Discuta las necesidades. Las relaciones a larga distancia cambian y, como consecuencia, nuestras necesidades, y la forma en que las abordamos, también cambiarán. La mayoría de los lenguajes de amor son difíciles de encontrar a larga distancia, como el contacto físico, los actos de servicio y el tiempo de calidad (hay una cantidad limitada de tiempo que la gente quiere pasar en su teléfono). ¡Ajustar la forma en que mostramos amor y atendemos a las necesidades de nuestra pareja es clave!

Comunicación. La comunicación es importante para mantener la conexión y la intimidad. Es útil compartir inseguridades y miedos para aclarar nuestros sentimientos y mantener la franqueza. La comunicación constante también puede ayudar a mantener a nuestra pareja incluida en los eventos de nuestra vida, tanto grandes como pequeños. Recuerde, consistente no significa incesante.

Deja de hacer suposiciones. Es útil limitar la cantidad de suposiciones que hacemos; en su lugar, practique convertir las suposiciones en preguntas. La persona no puede leer nuestra mente y viceversa. Nos conviene hacer preguntas y asegurarnos de que estamos en la misma página.

Relajarse. Sí, es importante comunicarse y hacer que la relación siga creciendo, pero eso no significa que la relación deba convertirse en una tarea tediosa. Está bien si algunos días tenemos más ganas de ver televisión que de hablar. Ser intencional en la conexión no tiene por qué implicar una rutina estricta y absorbente. Esa regularidad puede matar toda alegría en la relación o ejercer una presión indebida sobre las parejas para que cada interacción sea especial.

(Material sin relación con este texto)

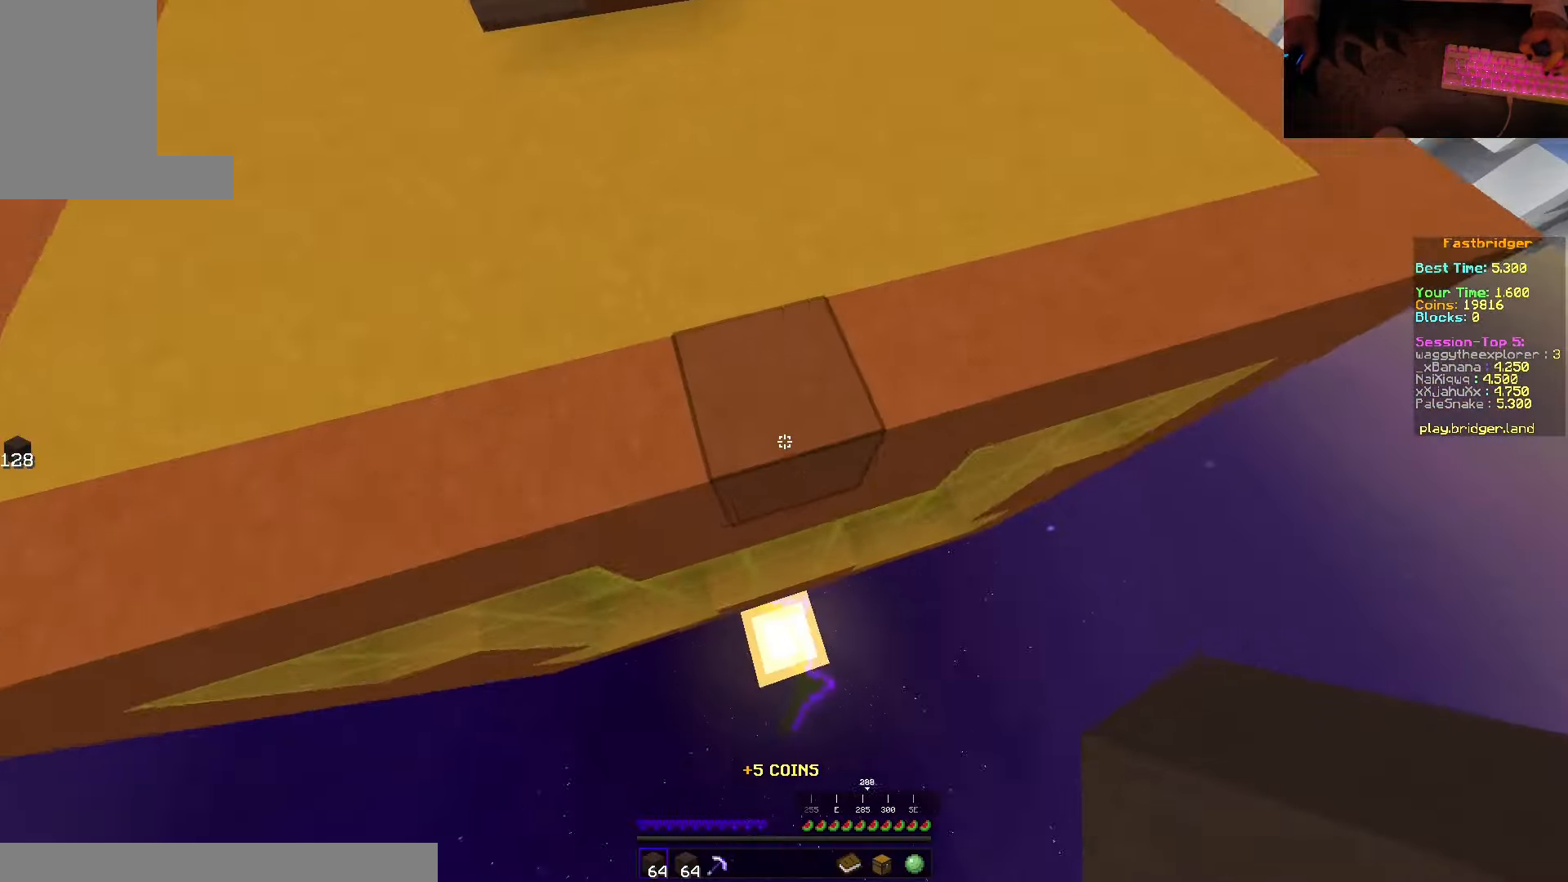
{"keys": ["d", "s", "space"], "mouse": ["right"], "events": [[117, "mouse_right", "down"], [233, "d", "up"], [400, "d", "down"]]}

Desarrolla nuevos rituales. Es posible que no podamos hacer todas las cosas que solíamos hacer. En lugar de intentar reproducir las mismas actividades, inicie nuevos rituales. Intente enviar una foto de la mañana o hacer un entrenamiento en línea juntos.

Establezca una fecha de finalización. La larga distancia es más fácil si hay una fecha de finalización. Al menos trate de averiguar cuándo se verán a continuación; conviértalo en algo que esperar. Incluso una intención suele ser mejor que lo desconocido.

Sé que todo el mundo dice que “las relaciones a larga distancia no funcionan”, pero puede ser.

¿Estás en una relación unilateral? He aquí cómo saberlo.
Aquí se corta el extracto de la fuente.